In the Netherlands, cultivation traditionally takes place in North Holland. This reflects back in the names of vintage or heirloom varieties: Langedijker Allervroegtste, Langedijker Herfst, and Langedijker Bewaar. This is also where 60% of the Dutch red cabbage acreage is located, but cultivation also takes place in South Holland, Limburg, and North Brabant.
The variety of cabbages in the Netherlands is high, and one can find several types sold at greengrocers or vegetable stores at the same time. The top ten most popular cabbage varieties are:
- Witte kool (white/green cabbage)
- Rode kool (red cabbage)
- Boerenkool (farmer's cabbage = kale)
- Spruitjes (Brussels sprouts)
- Bloemkool (cauliflower)
- Savooiekool (Savoy cabbage)
- Spitskool (pointed head cabbage)
- Chinese kool (Chinese cabbage, Napa cabbage)
- Paksoi
- Broccoli
Of the head cabbages, the two types that are most easily found are the white (often called green) and the red. Both can be used raw by shredding it for salads, fermented as in zuurkool (sauerkraut) or kimchi, and in a variety of hot dishes. White/green cabbage is very flavorful as creamed cabbage, and red is great stewed with apples or pears, and a little splash of vinegar to maintain the color.

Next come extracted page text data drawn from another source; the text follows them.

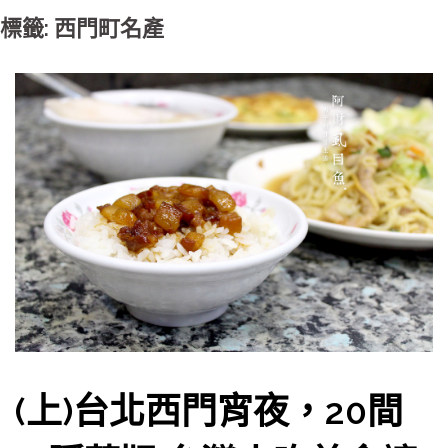
標籤: 西門町名產
(上)台北西門宵夜，20間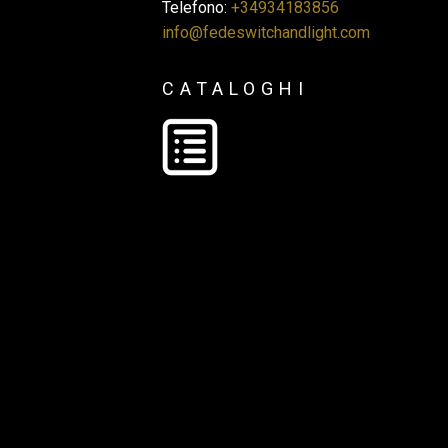
Telefono:
+34934183856
info@fedeswitchandlight.com
CATALOGHI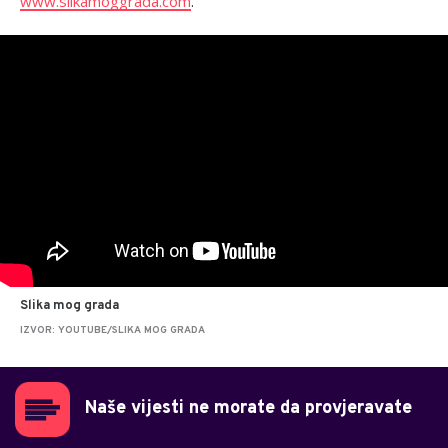
www.slikamoggrada.com
.
Slika mog grada
IZVOR: YOUTUBE/SLIKA MOG GRADA
Naše vijesti ne morate da provjeravate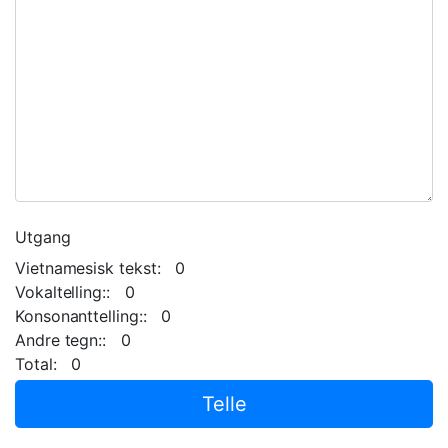
Utgang
Vietnamesisk tekst: 0
Vokaltelling:: 0
Konsonanttelling:: 0
Andre tegn:: 0
Total: 0
Telle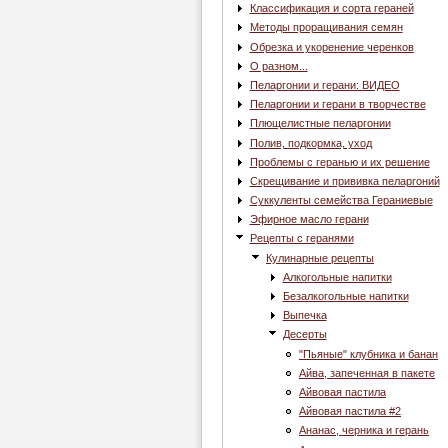
Классификация и сорта гераней
Методы проращивания семян
Обрезка и укоренение черенков
О разном...
Пеларгонии и герани: ВИДЕО
Пеларгонии и герани в творчестве
Плющелистные пеларгонии
Полив, подкормка, уход
Проблемы с геранью и их решение
Скрещивание и прививка пеларгоний
Суккуленты семейства Гераниевые
Эфирное масло герани
Рецепты с геранями
Кулинарные рецепты
Алкогольные напитки
Безалкогольные напитки
Выпечка
Десерты
"Пьяные" клубника и банан
Айва, запеченная в пакете
Айвовая пастила
Айвовая пастила #2
Ананас, черника и герань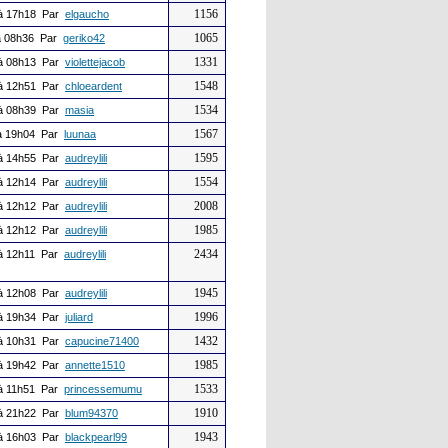
1156
à 17h18 Par
elgaucho
1065
 08h36 Par
geriko42
1331
à 08h13 Par
violettejacob
1548
à 12h51 Par
chloeardent
1534
à 08h39 Par
masia
1567
 19h04 Par
luunaa
1595
à 14h55 Par
audreylili
1554
à 12h14 Par
audreylili
2008
à 12h12 Par
audreylili
1985
à 12h12 Par
audreylili
2434
à 12h11 Par
audreylili
1945
à 12h08 Par
audreylili
1996
à 19h34 Par
juliard
1432
à 10h31 Par
capucine71400
1985
à 19h42 Par
annette1510
1533
à 11h51 Par
princessemumu
1910
à 21h22 Par
blum94370
1943
à 16h03 Par
blackpearl99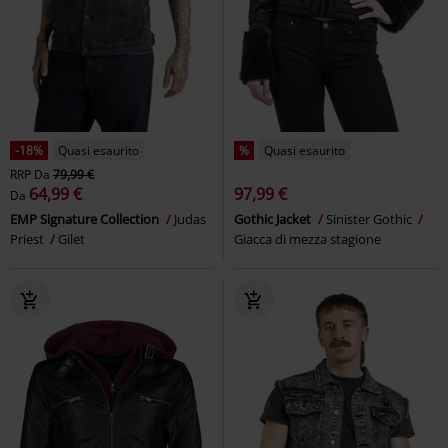
-18%
Quasi esaurito
%
Quasi esaurito
RRP
Da
79,99 €
64,99 €
97,99 €
Da
EMP Signature Collection
Judas
Gothic Jacket
Sinister Gothic
Priest
Gilet
Giacca di mezza stagione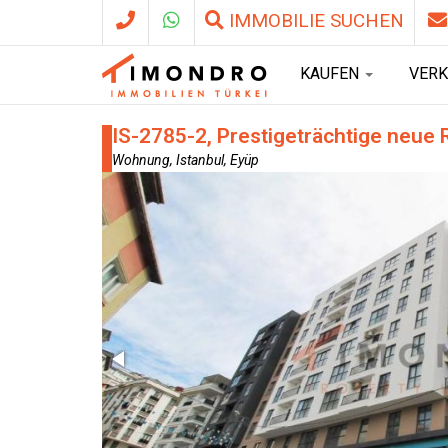
IMMOBILIE SUCHEN
KAUFEN
VER
IS-2785-2, Prestigeträchtige neue
Wohnung, Istanbul, Eyüp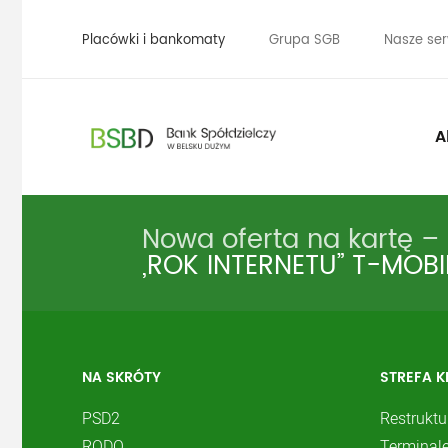
Placówki i bankomaty
Grupa SGB
Nasze ser
A
Nowa oferta na kartę – 
„ROK INTERNETU” T-MOBI
NA SKRÓTY
STREFA K
PSD2
Restruktu
RODO
Terminale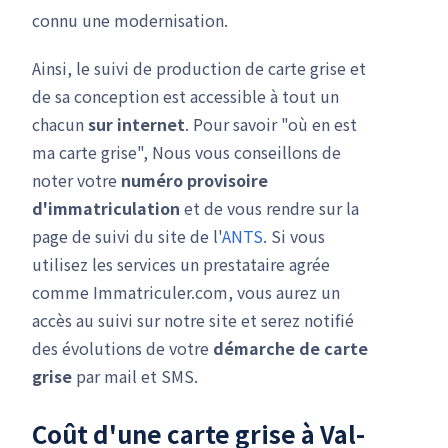
connu une modernisation.
Ainsi, le suivi de production de carte grise et
de sa conception est accessible à tout un
chacun
sur internet
. Pour savoir "où en est
ma carte grise", Nous vous conseillons de
noter votre
numéro provisoire
d'immatriculation
et de vous rendre sur la
page de suivi du site de l'
ANTS
. Si vous
utilisez les services un prestataire agrée
comme Immatriculer.com, vous aurez un
accès au suivi sur notre site et serez notifié
des évolutions de votre
démarche de carte
grise
par mail et SMS.
Coût d'une carte grise à Val-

Cabbages are also great for making a stamppot, that ultimate Dutch comfort food: mashed potatoes (or cauliflower if you're going low-carb) and vegetables. The combination of slightly salty, fluffy potatoes and the various flavors that the vegetables contribute, make each stamppot delicious. Is it pretty food? No, but it's at the heart of many as our typical, traditional winter food, like a warm embrace.
Rodekoolstamppot pairs well with beef stews, rabbit, or pork, like slavinken. Don't feel like cooking the cabbage? There are several commercial varieties of red cabbage with apple out there which will make this dish even quicker to prepare!